» WHAT THE TASK ASKS:
Except for images, print the whole listing verbatim.
START DATA FOR THIS TASK
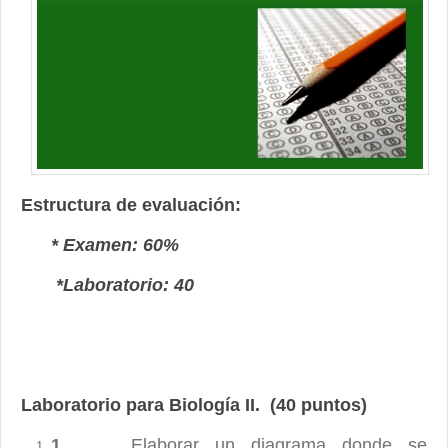
Contacto
Estructura de evaluación:
* Examen: 60%
*Laboratorio: 40
Laboratorio para Biología II. (40 puntos)
1.
Elaborar un diagrama donde se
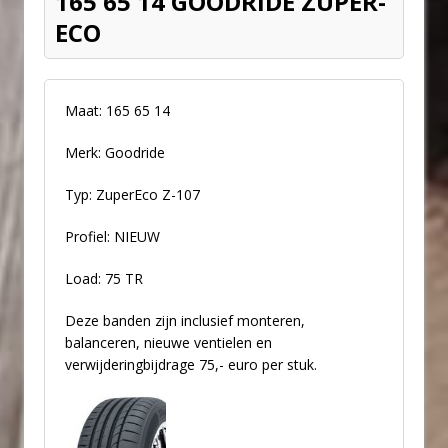
165 65 14 GOODRIDE ZUPER-
ECO
Maat: 165 65 14
Merk: Goodride
Typ: ZuperEco Z-107
Profiel: NIEUW
Load: 75 TR
Deze banden zijn inclusief monteren,
balanceren, nieuwe ventielen en
verwijderingbijdrage 75,- euro per stuk.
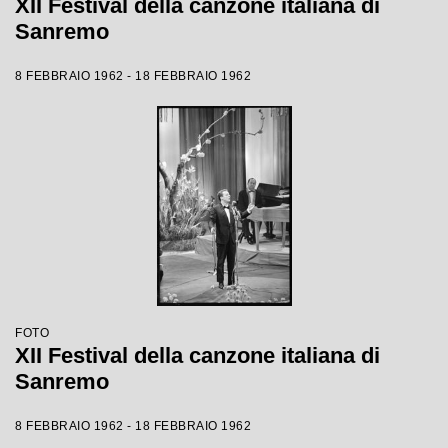
XII Festival della canzone italiana di
Sanremo
8 FEBBRAIO 1962 - 18 FEBBRAIO 1962
FOTO
XII Festival della canzone italiana di
Sanremo
8 FEBBRAIO 1962 - 18 FEBBRAIO 1962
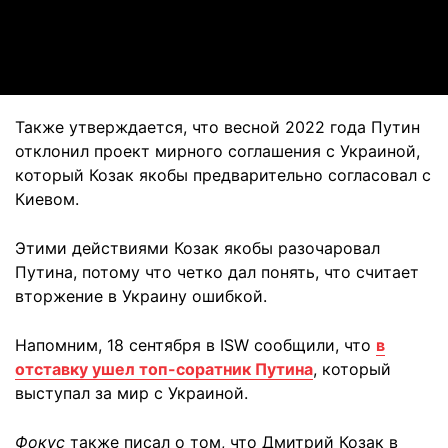
Video
Также утверждается, что весной 2022 года Путин
отклонил проект мирного соглашения с Украиной,
который Козак якобы предварительно согласовал с
Киевом.
Этими действиями Козак якобы разочаровал
Путина, потому что четко дал понять, что считает
вторжение в Украину ошибкой.
Напомним, 18 сентября в ISW сообщили, что
в
отставку ушел топ-соратник Путина
, который
выступал за мир с Украиной.
Фокус
также писал о том, что Дмитрий Козак в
END DATA FOR THIS TASK
» ANSWER BOX:
Contacto
Estructura de evaluación:
* Examen: 60%
*Laboratorio: 40
Laboratorio para Biología II. (40 puntos)
1.
Elaborar un diagrama donde se
165 65 14 GOODRIDE ZUPER-
ECO
Maat: 165 65 14
Merk: Goodride
Typ: ZuperEco Z-107
Profiel: NIEUW
Load: 75 TR
Deze banden zijn inclusief monteren,
balanceren, nieuwe ventielen en
verwijderingbijdrage 75,- euro per stuk.
XII Festival della canzone italiana di
Sanremo
8 FEBBRAIO 1962 - 18 FEBBRAIO 1962
FOTO
XII Festival della canzone italiana di
Sanremo
8 FEBBRAIO 1962 - 18 FEBBRAIO 1962
Video
Также утверждается, что весной 2022 года Путин
отклонил проект мирного соглашения с Украиной,
который Козак якобы предварительно согласовал с
Киевом.
Этими действиями Козак якобы разочаровал
Путина, потому что четко дал понять, что считает
вторжение в Украину ошибкой.
Напомним, 18 сентября в ISW сообщили, что
в
отставку ушел топ-соратник Путина
, который
выступал за мир с Украиной.
Фокус
также писал о том, что Дмитрий Козак в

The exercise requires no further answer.